Ora, a distância entre a ética e a política é ainda maior, pois, sendo a actividade política a aplicação concreta das medidas, tem que ter em conta todas as circunstâncias sociais e não apenas os princípios universais. O próprio Kant que já tomámos como referência, por muito que gostasse de ver a moralidade a orientar a actividade política, reconhece que o que mais tem orientado a história concreta dos homens é o seu desejo, o seu egoísmo, não vendo, aliás, grandes possibilidades de transformação dessa orientação. Considera que o homem é portador de uma “sociabilidade insociável” que o leva a entrar em sociedade, visto que a sua inteligência orientada pelo desejo vê mais vantagens na vida em sociedade que na vida isolada; mas que, assim que se encontra em sociedade, visto ser orientado pelo desejo, procura retirar privilégios para si em detrimento dos outros, até por medo que os outros já o estejam a fazer ou o venham a fazer para si. Assim, a sociedade é um constante conflito de egoísmos, constantemente à beira da desagregação e constantemente a ser regenerada pelo interesse dos homens em que ela exista.

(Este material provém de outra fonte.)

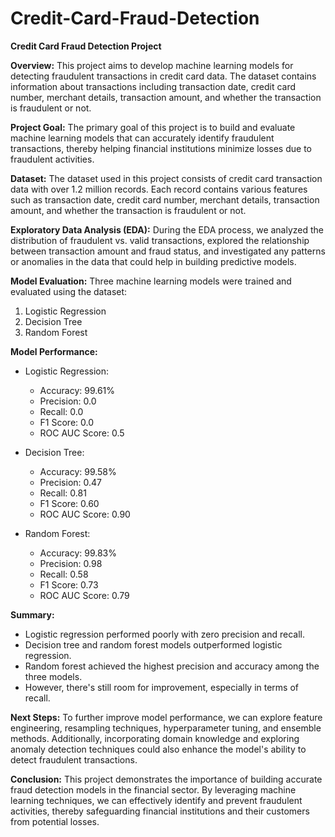 # Credit-Card-Fraud-Detection
**Credit Card Fraud Detection Project**

**Overview:**
This project aims to develop machine learning models for detecting fraudulent transactions in credit card data. The dataset contains information about transactions including transaction date, credit card number, merchant details, transaction amount, and whether the transaction is fraudulent or not.

**Project Goal:**
The primary goal of this project is to build and evaluate machine learning models that can accurately identify fraudulent transactions, thereby helping financial institutions minimize losses due to fraudulent activities.

**Dataset:**
The dataset used in this project consists of credit card transaction data with over 1.2 million records. Each record contains various features such as transaction date, credit card number, merchant details, transaction amount, and whether the transaction is fraudulent or not.

**Exploratory Data Analysis (EDA):**
During the EDA process, we analyzed the distribution of fraudulent vs. valid transactions, explored the relationship between transaction amount and fraud status, and investigated any patterns or anomalies in the data that could help in building predictive models.

**Model Evaluation:**
Three machine learning models were trained and evaluated using the dataset:
1. Logistic Regression
2. Decision Tree
3. Random Forest

**Model Performance:**
- Logistic Regression:
  - Accuracy: 99.61%
  - Precision: 0.0
  - Recall: 0.0
  - F1 Score: 0.0
  - ROC AUC Score: 0.5

- Decision Tree:
  - Accuracy: 99.58%
  - Precision: 0.47
  - Recall: 0.81
  - F1 Score: 0.60
  - ROC AUC Score: 0.90

- Random Forest:
  - Accuracy: 99.83%
  - Precision: 0.98
  - Recall: 0.58
  - F1 Score: 0.73
  - ROC AUC Score: 0.79

**Summary:**
- Logistic regression performed poorly with zero precision and recall.
- Decision tree and random forest models outperformed logistic regression.
- Random forest achieved the highest precision and accuracy among the three models.
- However, there's still room for improvement, especially in terms of recall.

**Next Steps:**
To further improve model performance, we can explore feature engineering, resampling techniques, hyperparameter tuning, and ensemble methods. Additionally, incorporating domain knowledge and exploring anomaly detection techniques could also enhance the model's ability to detect fraudulent transactions.

**Conclusion:**
This project demonstrates the importance of building accurate fraud detection models in the financial sector. By leveraging machine learning techniques, we can effectively identify and prevent fraudulent activities, thereby safeguarding financial institutions and their customers from potential losses.
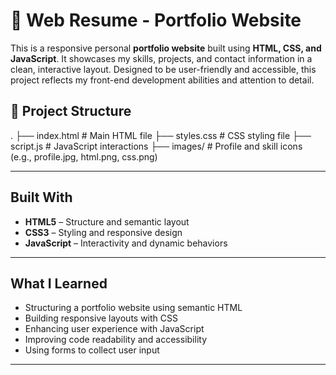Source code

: # 💼 Web Resume - Portfolio Website

This is a responsive personal **portfolio website** built using **HTML, CSS, and JavaScript**. It showcases my skills, projects, and contact information in a clean, interactive layout. Designed to be user-friendly and accessible, this project reflects my front-end development abilities and attention to detail.


## 📁 Project Structure
.
├── index.html # Main HTML file
├── styles.css # CSS styling file
├── script.js # JavaScript interactions
├── images/ # Profile and skill icons (e.g., profile.jpg, html.png, css.png)

---

##  Built With

- **HTML5** – Structure and semantic layout  
- **CSS3** – Styling and responsive design  
- **JavaScript** – Interactivity and dynamic behaviors

---

##  What I Learned

- Structuring a portfolio website using semantic HTML
- Building responsive layouts with CSS
- Enhancing user experience with JavaScript
- Improving code readability and accessibility
- Using forms to collect user input

---
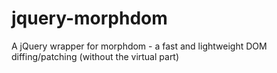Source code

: # jquery-morphdom
A jQuery wrapper for morphdom - a fast and lightweight DOM diffing/patching (without the virtual part)
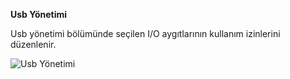 **Usb Yönetimi**

Usb yönetimi bölümünde seçilen I/O aygıtlarının kullanım izinlerini düzenlenir. 

![Usb Yönetimi](../images/güvenlik/usb_yonetimi.png)
<link href=/lider2.0/assets/style.css rel=stylesheet></link>
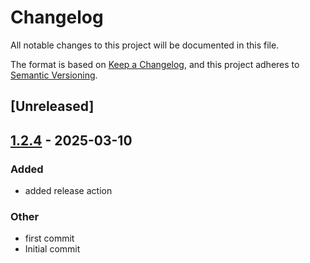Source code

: # Changelog

All notable changes to this project will be documented in this file.

The format is based on [Keep a Changelog](https://keepachangelog.com/en/1.0.0/),
and this project adheres to [Semantic Versioning](https://semver.org/spec/v2.0.0.html).

## [Unreleased]

## [1.2.4](https://github.com/cdc-as81/test123/releases/tag/v1.2.4) - 2025-03-10

### Added

- added release action

### Other

- first commit
- Initial commit
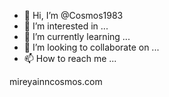 - 👋 Hi, I’m @Cosmos1983
- 👀 I’m interested in ...
- 🌱 I’m currently learning ...
- 💞️ I’m looking to collaborate on ...
- 📫 How to reach me ...

<!---
Cosmos1983/Cosmos1983 is a ✨ special ✨ repository because its `README.md` (this file) appears on your GitHub profile.
You can click the Preview link to take a look at your changes. 
--->mireyainncosmos.com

Neste quadro, a política afigura-se, sobretudo, como uma actividade de gestão dos conflitos, de gestão dos interesses contraditórios presentes numa sociedade. Isto, bem entendido, mesmo no caso de verdadeiros políticos bem intencionados, cujo objectivo último é o bem comum, o interesse da polis, da sociedade. Os indivíduos que ocupem o aparelho de Estado para satisfazerem unicamente interesses privados não são políticos, mas sim criminosos. Mesmo que ultimem umas leis à medida para tornarem legais as suas actividades, do ponto de vista do direito natural e da própria definição de política, continuam a ser criminosos e não políticos. A verdadeira luta política ocorre quando existem divergências ideológicas acerca da melhor forma de satisfazer o bem comum, e não quando o indivíduo x protege os interesses da Confederação y contra a acção do indivíduo z que quer dar um concurso a ganhar ao Consórcio k. Por isso mesmo, um Estado clientelar tem tendência a ser um Estado criminoso, embora se possa admitir que ainda exista pior: um Estado caciquista em que um ditador utilize o aparelho de Estado para roubar directamente um país para si e para os seus. Devido a tais perigos é que se afigura de importância extrema a clara divisão dos poderes defendida desde o Iluminismo (legislativo, executivo, judicial), assim como diversos mecanismos e instâncias que funcionem como contra-poderes aos poderes existentes seguindo a velha e desconfiada tradição da República Romana. O objectivo principal é sempre o mesmo: evitar abusos do poder político para fins que não sejam estritamente políticos ou que, mesmo quando bem intencionados, acabem por pôr em causa o fim da política, o bem comum.